Thanks for clearing that up. My focus was on the abstract, and especially the final conclusion.
I agree with everything in your post, though I will need to read through your papers to get a broader understanding of the points you are making.
Yes it would be embarrassing because it would be true. The study then becomes a pilot study in effect.
I wouldn’t say “no useful evidence” but something more like “While the study provided some evidence against the supposition of no treatment effect, it did not shed much light on the magnitude of the effect.”

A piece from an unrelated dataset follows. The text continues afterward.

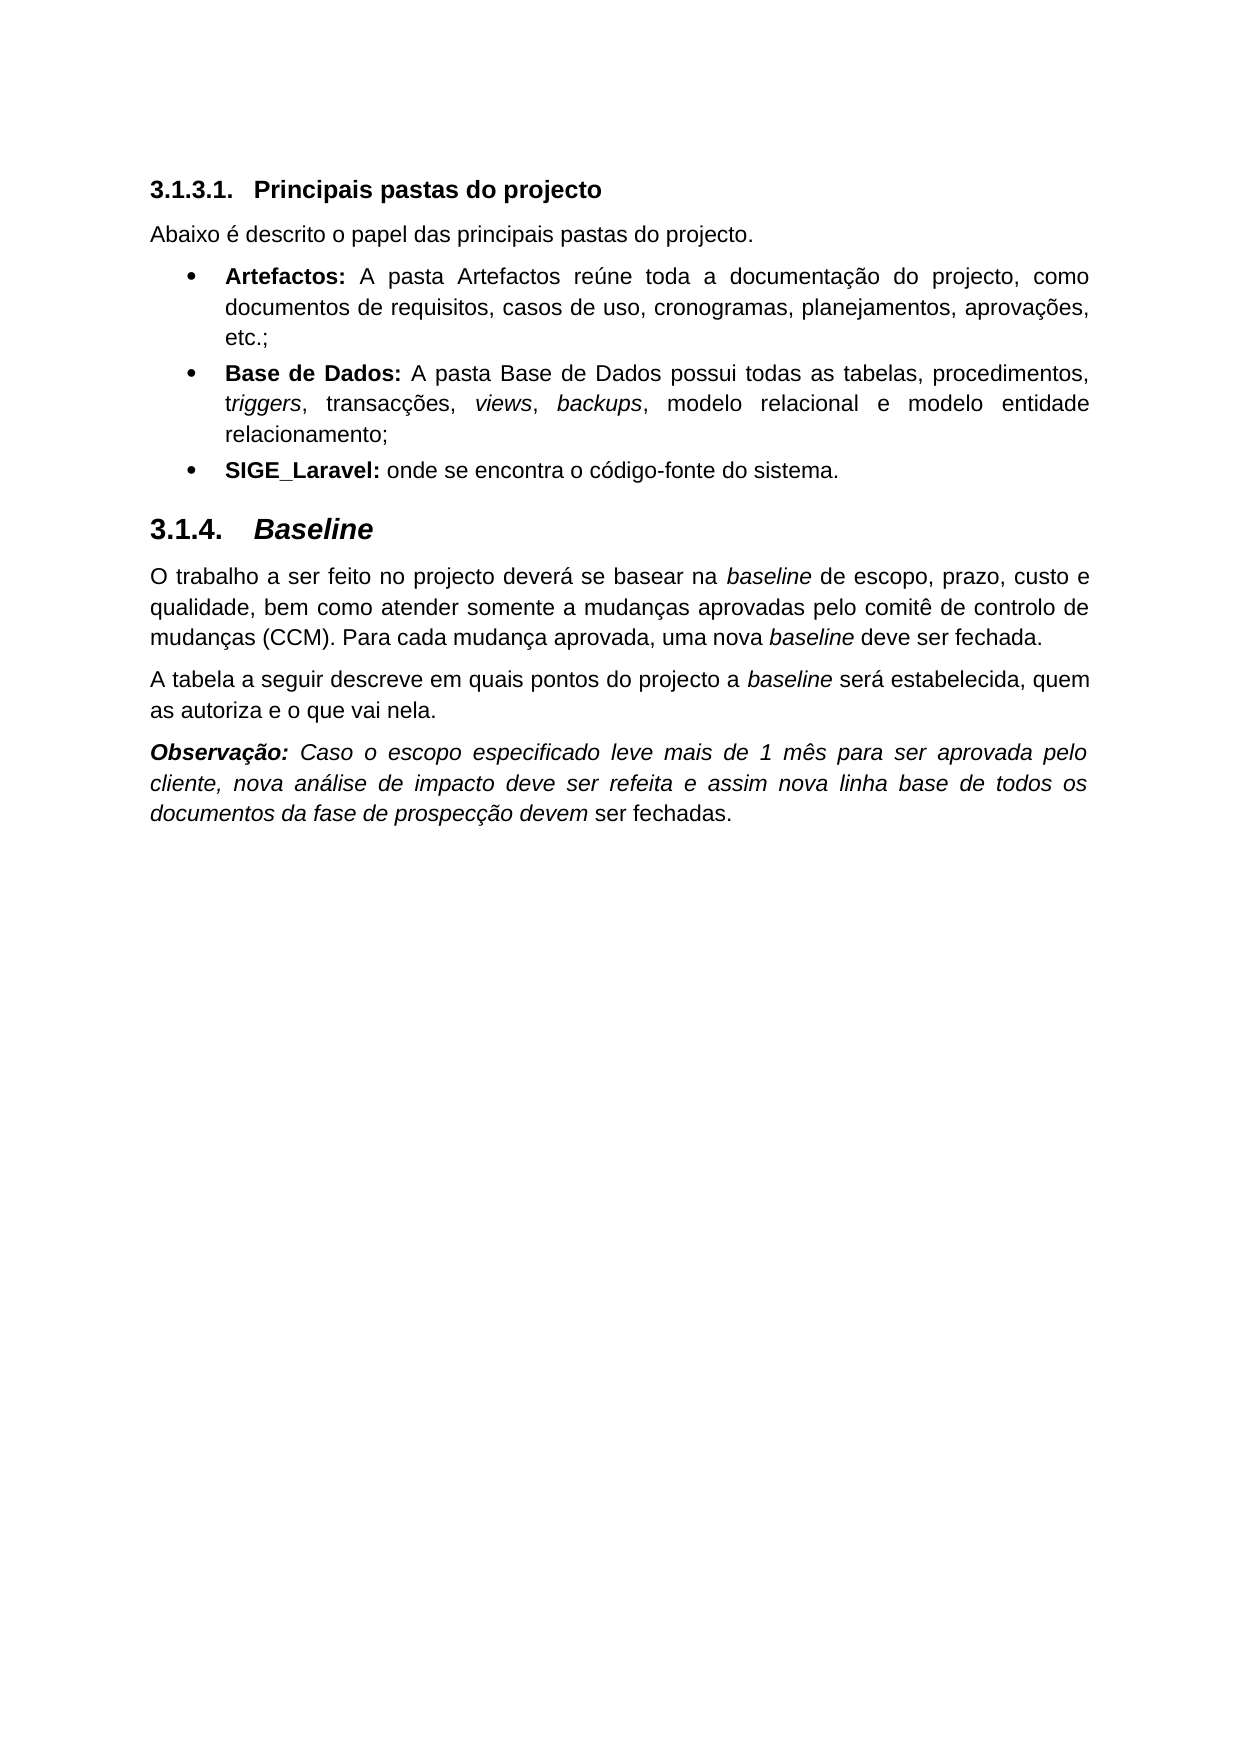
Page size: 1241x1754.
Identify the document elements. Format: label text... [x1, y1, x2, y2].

Not at all - we desperately need ideas from those not “tainted” by decades of practice.
Frank, just a gentle correction: I think it should be “While the study provided little evidence against the supposition of no treatment effect, it did shed some light on the magnitude of the effect.”
Sorry; I meant my comment to apply to the “low p-value wide interval” case.
Is this expressing a belief that most hypothesised causal effects cannot be exactly zero? It’s a view that has only been raised by a few authors in the literature, e.g., Nester, Tukey, Gelman, yourself, and I also find it compelling.
This topic is getting very long, however, so I might raise it as a new topic to see if anyone has good arguments against it.